Brooke Merriam has learned a handful of truths in her 15 years as a landscape designer. One is to work with what you’ve got. Terrain, soil, weather, sunlight — they typically can’t be changed, so make choices that fit within the elements you can’t change.

Another is to know that everything you do, will eventually change. When you build a house, you affix cement to wood, wood to plaster, plaster to paint, and most of those things don’t move or change.

When you plant living things in the ground, they change. “Everything is going to continue to grow and change,” Brooke says. “After seven years, it may be completely different than when you started.” A tree may grow large enough to cast shade on a spot that was once sunny. Some plants flourish, while others stumble along.

So know that your landscape design is not permanent; it’s an ever-changing space (like nature itself), and it will require maintenance and attention, again and again and again. “Landscapes are always evolving and changing, and I think that’s one thing people forget,” Brooke says.

Lastly — and this is the area where Brooke seems to thrive — have a long-term vision. The owner of Sunflower Designs in Bristol says you have to look at a space now, and in the future. See what it’s going to look like now, and in five years. And in some cases, it may take those five years for reality to match that vision.

A Tiverton hillside

Here, Brooke talks about a recent project she worked on, an enormous hillside landscape in Tiverton that she has been designing and revisiting for years. This project involved an older house off Main Road in Tiverton, looking out over the Sakonnet River. The owner had lived there for many years and decided to invest in and improve the landscape for the first time. Phase one was grading the property and installing the pool.

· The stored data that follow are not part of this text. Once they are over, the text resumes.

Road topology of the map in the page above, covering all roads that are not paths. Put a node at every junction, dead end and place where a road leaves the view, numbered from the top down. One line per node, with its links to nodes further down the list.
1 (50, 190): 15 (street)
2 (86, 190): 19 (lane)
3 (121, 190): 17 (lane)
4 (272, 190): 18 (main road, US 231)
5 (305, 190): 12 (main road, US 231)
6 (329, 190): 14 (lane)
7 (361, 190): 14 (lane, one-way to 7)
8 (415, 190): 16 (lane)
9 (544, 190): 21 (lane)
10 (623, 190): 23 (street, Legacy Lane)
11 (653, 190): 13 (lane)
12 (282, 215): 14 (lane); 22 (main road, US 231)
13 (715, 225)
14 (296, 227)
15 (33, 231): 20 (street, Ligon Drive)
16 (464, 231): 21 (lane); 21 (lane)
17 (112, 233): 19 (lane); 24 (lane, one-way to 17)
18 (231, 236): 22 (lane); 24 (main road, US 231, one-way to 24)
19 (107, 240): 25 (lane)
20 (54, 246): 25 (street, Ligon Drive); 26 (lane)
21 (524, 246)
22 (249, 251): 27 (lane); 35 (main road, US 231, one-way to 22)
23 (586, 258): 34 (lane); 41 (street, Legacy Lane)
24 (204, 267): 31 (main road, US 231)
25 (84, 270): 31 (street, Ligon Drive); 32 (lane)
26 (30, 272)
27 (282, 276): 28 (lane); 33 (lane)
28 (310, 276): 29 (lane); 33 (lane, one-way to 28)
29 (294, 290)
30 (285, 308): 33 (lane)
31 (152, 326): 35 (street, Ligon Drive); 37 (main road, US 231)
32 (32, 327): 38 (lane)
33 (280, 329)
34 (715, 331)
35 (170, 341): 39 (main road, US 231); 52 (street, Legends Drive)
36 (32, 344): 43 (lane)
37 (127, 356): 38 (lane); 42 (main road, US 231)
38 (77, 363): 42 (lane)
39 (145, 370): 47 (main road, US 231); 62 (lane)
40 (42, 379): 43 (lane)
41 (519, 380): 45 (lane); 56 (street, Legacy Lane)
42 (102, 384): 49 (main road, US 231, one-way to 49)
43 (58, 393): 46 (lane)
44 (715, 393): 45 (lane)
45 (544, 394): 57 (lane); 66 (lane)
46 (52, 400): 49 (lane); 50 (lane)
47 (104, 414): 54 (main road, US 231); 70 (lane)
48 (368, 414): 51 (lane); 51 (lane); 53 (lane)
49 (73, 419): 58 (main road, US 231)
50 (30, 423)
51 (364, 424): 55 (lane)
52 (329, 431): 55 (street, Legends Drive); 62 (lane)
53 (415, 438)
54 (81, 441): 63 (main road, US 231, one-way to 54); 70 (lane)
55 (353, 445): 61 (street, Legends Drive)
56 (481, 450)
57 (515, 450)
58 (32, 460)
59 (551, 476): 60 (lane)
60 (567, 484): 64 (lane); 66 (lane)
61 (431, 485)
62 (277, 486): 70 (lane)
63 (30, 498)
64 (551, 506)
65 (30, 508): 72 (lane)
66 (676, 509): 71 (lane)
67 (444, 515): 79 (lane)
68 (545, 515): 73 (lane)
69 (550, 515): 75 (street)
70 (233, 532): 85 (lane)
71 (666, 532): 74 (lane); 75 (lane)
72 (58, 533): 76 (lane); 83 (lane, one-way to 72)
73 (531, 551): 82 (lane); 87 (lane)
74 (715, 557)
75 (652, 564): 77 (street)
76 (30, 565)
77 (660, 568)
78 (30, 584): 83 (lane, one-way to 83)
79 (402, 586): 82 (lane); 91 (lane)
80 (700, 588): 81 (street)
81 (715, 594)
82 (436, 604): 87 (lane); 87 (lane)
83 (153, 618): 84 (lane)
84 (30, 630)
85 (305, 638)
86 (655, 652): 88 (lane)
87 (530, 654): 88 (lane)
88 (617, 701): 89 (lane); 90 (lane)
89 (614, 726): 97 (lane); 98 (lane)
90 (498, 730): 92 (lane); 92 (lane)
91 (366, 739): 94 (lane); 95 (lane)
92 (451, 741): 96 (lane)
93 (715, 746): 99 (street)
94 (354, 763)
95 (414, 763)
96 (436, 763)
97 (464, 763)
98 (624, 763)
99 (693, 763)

Then Sunflower Designs was brought into the project. In the beginning, there was very little true landscape design, but endless natural elements like mature trees, large rocks and original granite steps.

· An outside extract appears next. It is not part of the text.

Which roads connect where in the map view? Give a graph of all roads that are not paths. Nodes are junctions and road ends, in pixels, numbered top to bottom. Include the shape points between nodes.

The first thing Brooke did was design a curving driveway entrance to the home. To do so, they needed to fashion terraced layers into the landscape, with a combination of natural and engineered stone.

The next was bringing life, ambiance and vitality throughout the property — with plantings and stonework around the pool, around the cozy fire pit, and alongside the stairs and various terraces of the property. The photos here tell the story. Design was by Sunflower Designs. The majority of the labor was by All American Masonry and Perreira Brothers.